(Stored data)
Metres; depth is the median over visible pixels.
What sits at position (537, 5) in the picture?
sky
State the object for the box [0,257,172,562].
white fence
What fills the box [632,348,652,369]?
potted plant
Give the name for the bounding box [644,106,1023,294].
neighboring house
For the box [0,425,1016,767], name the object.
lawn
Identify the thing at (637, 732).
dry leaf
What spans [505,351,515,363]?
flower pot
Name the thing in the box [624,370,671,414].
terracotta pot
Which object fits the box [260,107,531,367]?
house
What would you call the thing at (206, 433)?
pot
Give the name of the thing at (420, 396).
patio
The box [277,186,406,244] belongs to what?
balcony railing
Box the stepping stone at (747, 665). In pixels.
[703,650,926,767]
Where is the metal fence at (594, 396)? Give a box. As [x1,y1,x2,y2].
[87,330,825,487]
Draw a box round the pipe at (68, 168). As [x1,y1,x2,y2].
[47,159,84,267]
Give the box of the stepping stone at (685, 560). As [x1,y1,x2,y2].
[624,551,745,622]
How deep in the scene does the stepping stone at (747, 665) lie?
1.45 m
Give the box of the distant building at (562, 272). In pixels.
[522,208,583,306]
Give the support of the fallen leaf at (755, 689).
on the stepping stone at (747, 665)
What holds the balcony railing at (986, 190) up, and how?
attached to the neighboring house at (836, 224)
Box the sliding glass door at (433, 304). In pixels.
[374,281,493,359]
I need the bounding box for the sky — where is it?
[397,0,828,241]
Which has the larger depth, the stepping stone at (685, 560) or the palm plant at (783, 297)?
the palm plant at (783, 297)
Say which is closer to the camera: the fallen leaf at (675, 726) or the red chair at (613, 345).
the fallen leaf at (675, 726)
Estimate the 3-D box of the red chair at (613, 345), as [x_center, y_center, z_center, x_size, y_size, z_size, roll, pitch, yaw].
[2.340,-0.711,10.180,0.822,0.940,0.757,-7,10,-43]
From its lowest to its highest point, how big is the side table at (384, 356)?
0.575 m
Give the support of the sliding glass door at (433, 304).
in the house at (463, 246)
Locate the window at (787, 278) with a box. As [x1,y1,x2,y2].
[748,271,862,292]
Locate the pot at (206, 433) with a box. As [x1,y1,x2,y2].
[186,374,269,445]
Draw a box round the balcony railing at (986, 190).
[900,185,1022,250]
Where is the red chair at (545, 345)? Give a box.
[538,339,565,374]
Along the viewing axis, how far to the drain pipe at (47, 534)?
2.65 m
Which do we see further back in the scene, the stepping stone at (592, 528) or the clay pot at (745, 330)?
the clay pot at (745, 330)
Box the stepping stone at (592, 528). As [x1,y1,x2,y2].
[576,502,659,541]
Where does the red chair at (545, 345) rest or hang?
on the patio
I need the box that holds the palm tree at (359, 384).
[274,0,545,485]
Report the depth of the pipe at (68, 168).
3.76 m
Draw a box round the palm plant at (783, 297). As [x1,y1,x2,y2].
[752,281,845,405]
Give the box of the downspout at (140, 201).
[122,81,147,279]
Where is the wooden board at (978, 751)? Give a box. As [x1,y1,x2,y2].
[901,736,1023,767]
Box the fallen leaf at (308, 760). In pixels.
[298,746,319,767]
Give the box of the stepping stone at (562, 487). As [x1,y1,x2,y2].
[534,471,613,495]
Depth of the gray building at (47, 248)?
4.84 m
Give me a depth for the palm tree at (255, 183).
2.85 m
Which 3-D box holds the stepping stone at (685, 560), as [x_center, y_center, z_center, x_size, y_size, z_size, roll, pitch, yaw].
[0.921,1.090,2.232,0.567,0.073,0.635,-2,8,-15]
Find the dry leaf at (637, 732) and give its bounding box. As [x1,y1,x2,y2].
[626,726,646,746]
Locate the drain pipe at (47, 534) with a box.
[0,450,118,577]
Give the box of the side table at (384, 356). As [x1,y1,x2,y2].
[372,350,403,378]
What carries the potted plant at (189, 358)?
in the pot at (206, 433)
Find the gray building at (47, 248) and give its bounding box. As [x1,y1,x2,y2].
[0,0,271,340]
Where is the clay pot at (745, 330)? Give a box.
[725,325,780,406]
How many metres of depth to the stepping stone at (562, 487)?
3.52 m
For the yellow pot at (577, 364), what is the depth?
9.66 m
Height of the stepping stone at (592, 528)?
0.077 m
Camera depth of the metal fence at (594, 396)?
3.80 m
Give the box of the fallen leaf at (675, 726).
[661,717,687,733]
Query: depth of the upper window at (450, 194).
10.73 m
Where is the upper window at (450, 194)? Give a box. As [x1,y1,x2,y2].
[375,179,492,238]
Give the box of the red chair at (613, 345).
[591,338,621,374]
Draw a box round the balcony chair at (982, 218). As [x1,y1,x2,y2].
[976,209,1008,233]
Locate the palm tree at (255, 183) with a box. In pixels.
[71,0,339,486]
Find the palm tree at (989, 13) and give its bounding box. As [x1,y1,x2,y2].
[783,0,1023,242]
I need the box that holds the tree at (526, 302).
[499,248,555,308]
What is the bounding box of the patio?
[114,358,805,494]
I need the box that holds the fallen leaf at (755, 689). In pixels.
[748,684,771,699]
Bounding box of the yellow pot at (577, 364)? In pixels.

[WHAT THE EXERCISE ASKS] A complete and exact reproduction of the data is needed.

[EXPECTED OUTPUT]
Metres; depth is the median over visible pixels.
What sits at position (537, 5) in the picture?
sky
State the object for the box [0,257,172,562].
white fence
What fills the box [632,348,652,369]?
potted plant
Give the name for the bounding box [644,106,1023,294].
neighboring house
For the box [0,425,1016,767], name the object.
lawn
Identify the thing at (637, 732).
dry leaf
What spans [505,351,515,363]?
flower pot
Name the thing in the box [624,370,671,414].
terracotta pot
Which object fits the box [260,107,531,367]?
house
What would you call the thing at (206, 433)?
pot
Give the name of the thing at (420, 396).
patio
The box [277,186,406,244] belongs to what?
balcony railing
Box the stepping stone at (747, 665). In pixels.
[703,650,926,767]
Where is the metal fence at (594, 396)? Give a box. As [x1,y1,x2,y2].
[87,330,825,487]
Draw a box round the pipe at (68, 168). As [x1,y1,x2,y2].
[47,159,84,267]
Give the box of the stepping stone at (685, 560). As [x1,y1,x2,y2].
[624,551,745,622]
How deep in the scene does the stepping stone at (747, 665) lie?
1.45 m
Give the box of the distant building at (562, 272). In pixels.
[522,208,583,306]
Give the support of the fallen leaf at (755, 689).
on the stepping stone at (747, 665)
What holds the balcony railing at (986, 190) up, and how?
attached to the neighboring house at (836, 224)
Box the sliding glass door at (433, 304). In pixels.
[374,281,493,359]
I need the bounding box for the sky — where is it?
[397,0,828,241]
Which has the larger depth, the stepping stone at (685, 560) or the palm plant at (783, 297)?
the palm plant at (783, 297)
Say which is closer to the camera: the fallen leaf at (675, 726) or the red chair at (613, 345).
the fallen leaf at (675, 726)
Estimate the 3-D box of the red chair at (613, 345), as [x_center, y_center, z_center, x_size, y_size, z_size, roll, pitch, yaw].
[2.340,-0.711,10.180,0.822,0.940,0.757,-7,10,-43]
From its lowest to its highest point, how big is the side table at (384, 356)?
0.575 m
Give the support of the sliding glass door at (433, 304).
in the house at (463, 246)
Locate the window at (787, 278) with a box. As [x1,y1,x2,y2].
[748,271,862,292]
Locate the pot at (206, 433) with a box. As [x1,y1,x2,y2].
[186,374,269,445]
Draw a box round the balcony railing at (986, 190).
[900,185,1022,250]
Where is the red chair at (545, 345)? Give a box.
[538,339,565,374]
Along the viewing axis, how far to the drain pipe at (47, 534)?
2.65 m
Which do we see further back in the scene, the stepping stone at (592, 528) or the clay pot at (745, 330)?
the clay pot at (745, 330)
Box the stepping stone at (592, 528). As [x1,y1,x2,y2].
[576,502,659,541]
Where does the red chair at (545, 345) rest or hang?
on the patio
I need the box that holds the palm tree at (359, 384).
[274,0,545,485]
Report the depth of the pipe at (68, 168).
3.76 m
Draw a box round the palm plant at (783, 297). As [x1,y1,x2,y2].
[752,281,845,405]
Give the box of the downspout at (140, 201).
[122,81,147,279]
Where is the wooden board at (978, 751)? Give a box. As [x1,y1,x2,y2].
[901,736,1023,767]
Box the fallen leaf at (308, 760). In pixels.
[298,746,319,767]
Give the box of the stepping stone at (562, 487). As [x1,y1,x2,y2].
[534,471,613,495]
Depth of the gray building at (47, 248)?
4.84 m
Give me a depth for the palm tree at (255, 183).
2.85 m
Which 3-D box holds the stepping stone at (685, 560), as [x_center, y_center, z_center, x_size, y_size, z_size, roll, pitch, yaw].
[0.921,1.090,2.232,0.567,0.073,0.635,-2,8,-15]
Find the dry leaf at (637, 732) and give its bounding box. As [x1,y1,x2,y2].
[626,726,646,746]
Locate the drain pipe at (47, 534) with a box.
[0,450,118,577]
Give the box of the side table at (384, 356). As [x1,y1,x2,y2].
[372,350,403,378]
What carries the potted plant at (189, 358)?
in the pot at (206, 433)
Find the gray building at (47, 248) and give its bounding box. As [x1,y1,x2,y2].
[0,0,271,340]
Where is the clay pot at (745, 330)? Give a box.
[725,325,780,406]
How many metres of depth to the stepping stone at (562, 487)?
3.52 m
For the yellow pot at (577, 364), what is the depth?
9.66 m
Height of the stepping stone at (592, 528)?
0.077 m
Camera depth of the metal fence at (594, 396)?
3.80 m
Give the box of the fallen leaf at (675, 726).
[661,717,687,733]
Query: depth of the upper window at (450, 194).
10.73 m
Where is the upper window at (450, 194)? Give a box. As [x1,y1,x2,y2].
[375,179,492,238]
Give the box of the red chair at (613, 345).
[591,338,621,374]
Draw a box round the balcony chair at (982, 218). As [x1,y1,x2,y2].
[976,209,1008,233]
Locate the palm tree at (255, 183) with a box. In pixels.
[71,0,339,486]
Find the palm tree at (989, 13) and give its bounding box. As [x1,y1,x2,y2].
[783,0,1023,242]
I need the box that holds the tree at (526, 302).
[499,248,555,308]
What is the bounding box of the patio?
[114,358,805,494]
I need the box that holds the fallen leaf at (755, 689). In pixels.
[748,684,771,699]
Bounding box of the yellow pot at (577, 364)? In pixels.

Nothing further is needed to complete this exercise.